Switch every "pie" to "chart" in the records below and give all their lines again, otherwise unchanged. Leave the pictures out.

***** INFORMATION *****

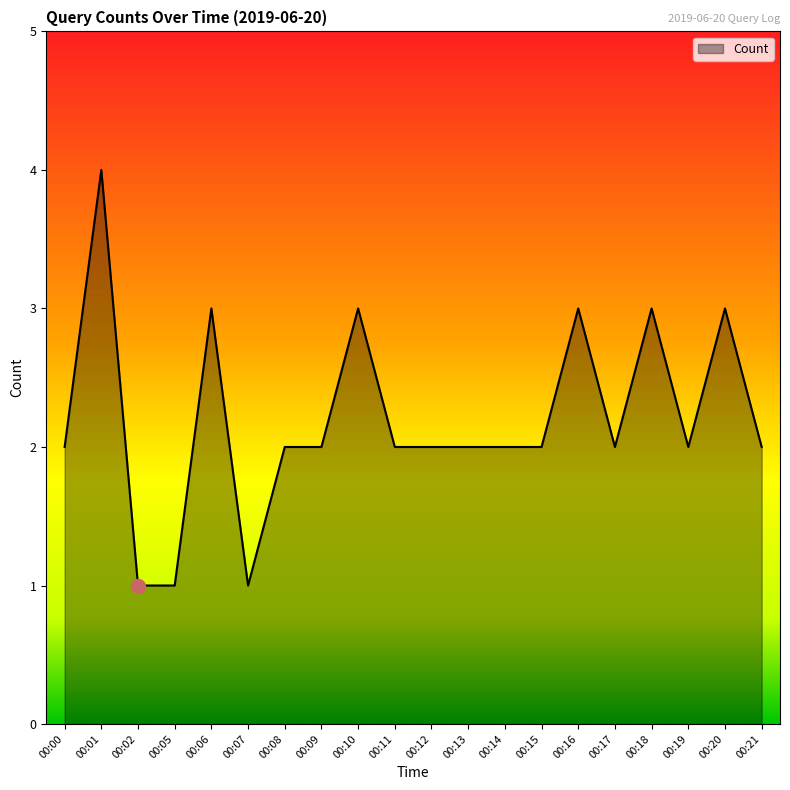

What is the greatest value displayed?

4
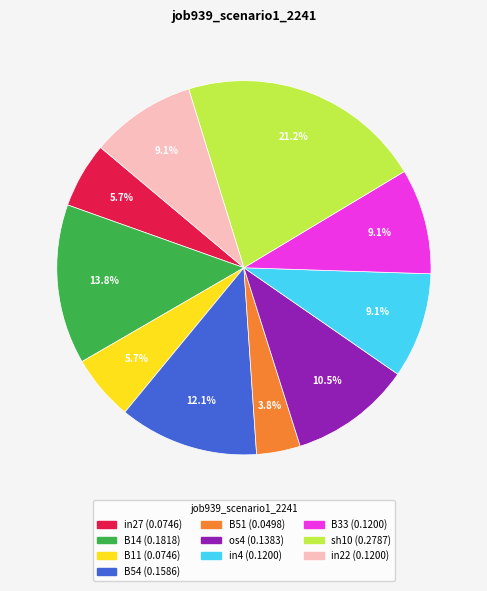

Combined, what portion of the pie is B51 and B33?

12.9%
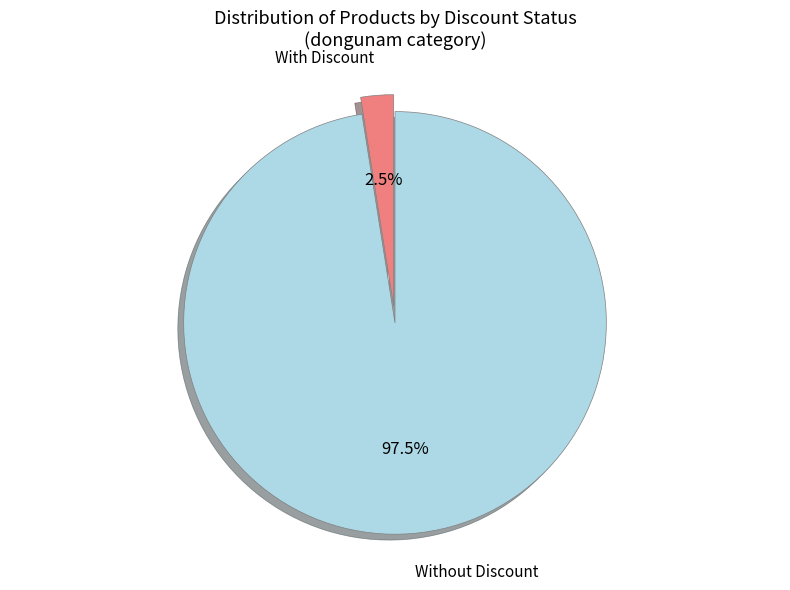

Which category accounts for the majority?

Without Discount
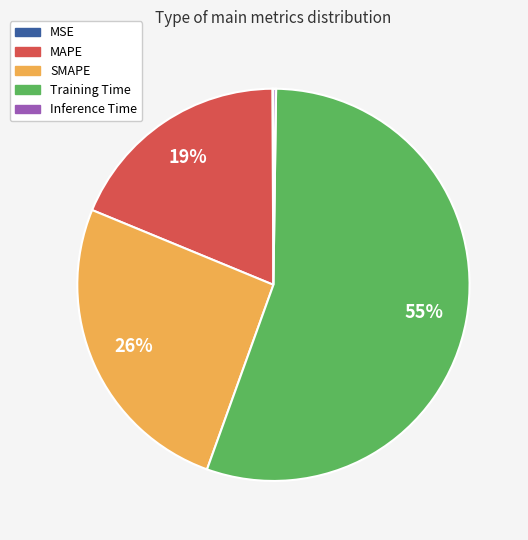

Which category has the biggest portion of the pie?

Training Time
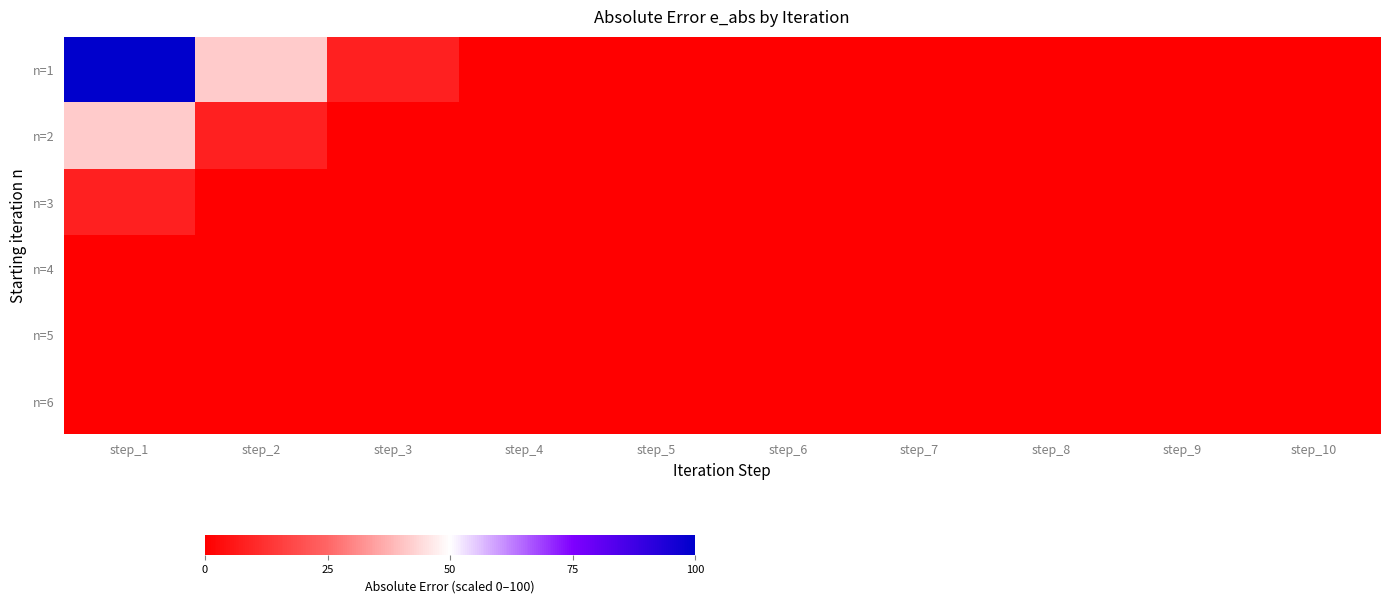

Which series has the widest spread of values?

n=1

*****

YOUR SOLUTION –
What is the greatest value displayed?

4

Combined, what portion of the chart is B51 and B33?

12.9%

Which category accounts for the majority?

Without Discount

Which category has the biggest portion of the chart?

Training Time

Which series has the widest spread of values?

n=1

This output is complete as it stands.